Ces limitations réduisent l'amplitude des gestes techniques, perturbent la transmission des forces et favorisent l'apparition de douleurs chroniques.

Comment développer efficacement sa mobilité ?

L'entraînement de la mobilité s'organise autour de deux objectifs complémentaires.

1. Développer les amplitudes articulaires destinées à limiter les freinages des articulations, grâce aux étirements passifs, actifs, dynamiques et posturaux. 

  • Etirements passifs : c’est la méthode classique utilisée en fin de séance pour effectuer un relâchement musculaire ou en séance dédiée pour améliorer la souplesse. Une posture de détente correcte est adoptée, puis l'étirement est réalisé progressivement et doucement jusqu'au seuil de tension légère. La position est maintenue 15 à 30sec avant un retour lent à la position initiale. Le propre poids, une force émise par un autre segment ou une force extérieure peuvent aider à réaliser l'étirement. Ceux-ci doivent être réalisés par séries (2 à 4) entrecoupées de récupération.

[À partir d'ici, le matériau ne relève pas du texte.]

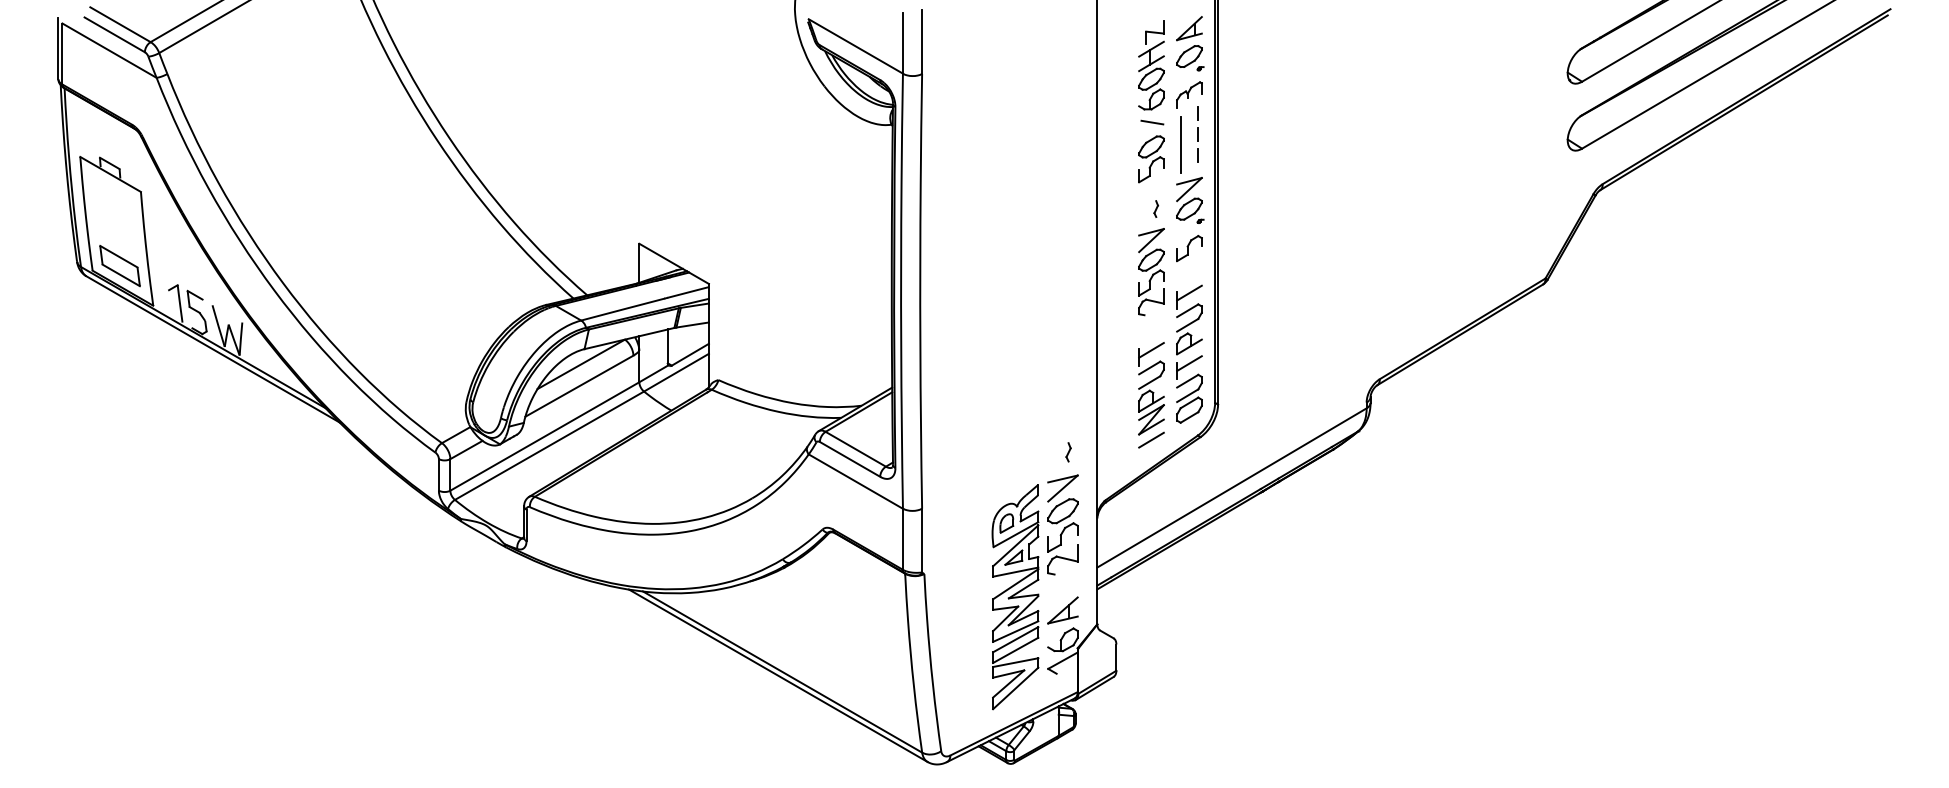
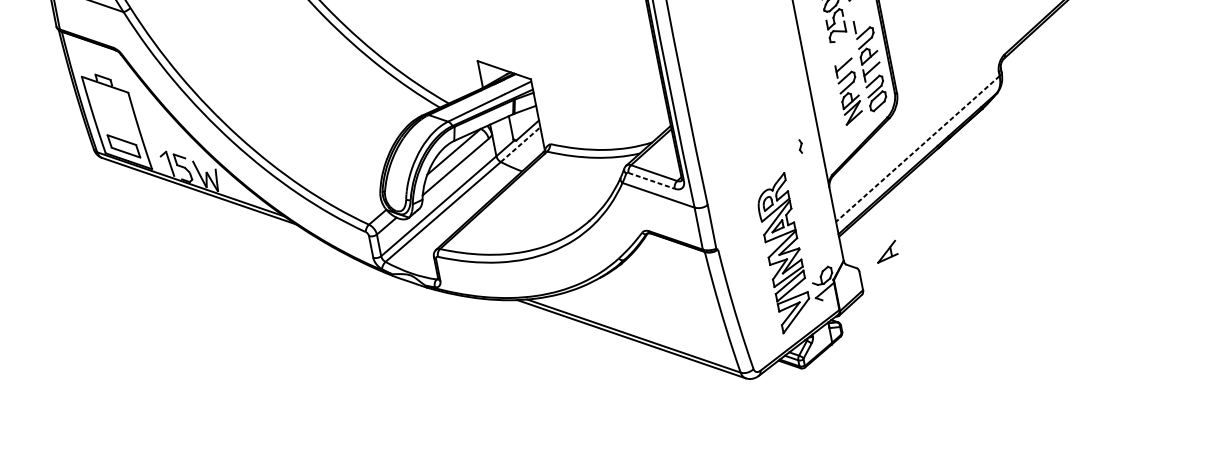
line: (1189, 292) -> (862, 20), removed
line: (676, 372) -> (520, 144), solid -> dashed
line: (1151, 439) -> (856, 126), removed
line: (850, 459) -> (651, 180), solid -> dashed
line: (1231, 488) -> (917, 149), solid -> dashed
part: (1062, 524) -> (806, 196), removed
part: (1062, 610) -> (886, 251), moved

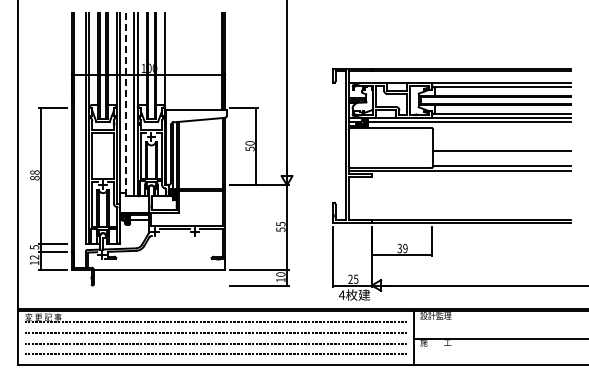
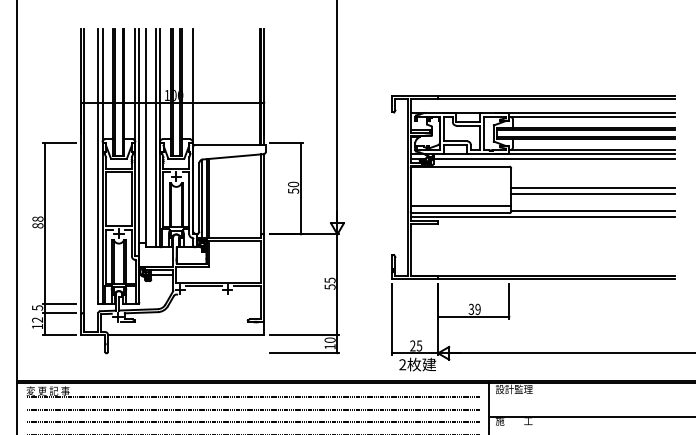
line: (125, 104) -> (145, 138), dashed -> solid
line: (502, 146) -> (593, 188), added
line: (390, 161) -> (460, 206), added
text: (341, 294) -> (402, 363), 4 -> 2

  • Etirements actifs-dynamiques : la méthode, utilisable en phase d’échauffement,  consiste à combiner l'allongement d'un muscle en deçà de sa longueur maximale avec une contraction isométrique, puis d'enchaîner avec un relâchement et enfin d’effectuer un travail dynamique sur ce même muscle. Exemple sur l’ischio-jambier : 1/ debout, fléchir légèrement 1 genou, planter le talon dans le sol et réaliser un étirement passif pendant 6 à 8 sec. 2/ enfoncer le talon pendant 6 à 8 sec pour réaliser une contraction isométrique. 3/ relâcher 2 sec. 4/ faire l’autre jambe. 5/ exécuter une dizaine de mouvements dynamiques en talons - fesses

  • Etirements posturaux : cette méthode permet de mettre en action plusieurs chaines musculaires. Elle est souvent utilisée dans les cours de stretching. En maintenant une posture, on pousse contre une résistance fictive puis on se relâche totalement en respirant profondément. Elle est adaptée dans cadre de rééquilibrage de la structure musculo-squelettique, de relâchement de stress et d’apaisement des douleurs dorsales.

Exercices passifs de souplesse
Exercices d'étirements passifs

2. Transformer cette amplitude en mouvements dynamiques fonctionnels grâce à des exercices réalisés lentement en amplitude complète et en variant les conditions (support instable, travail unipodal, yeux fermés, maintien postural).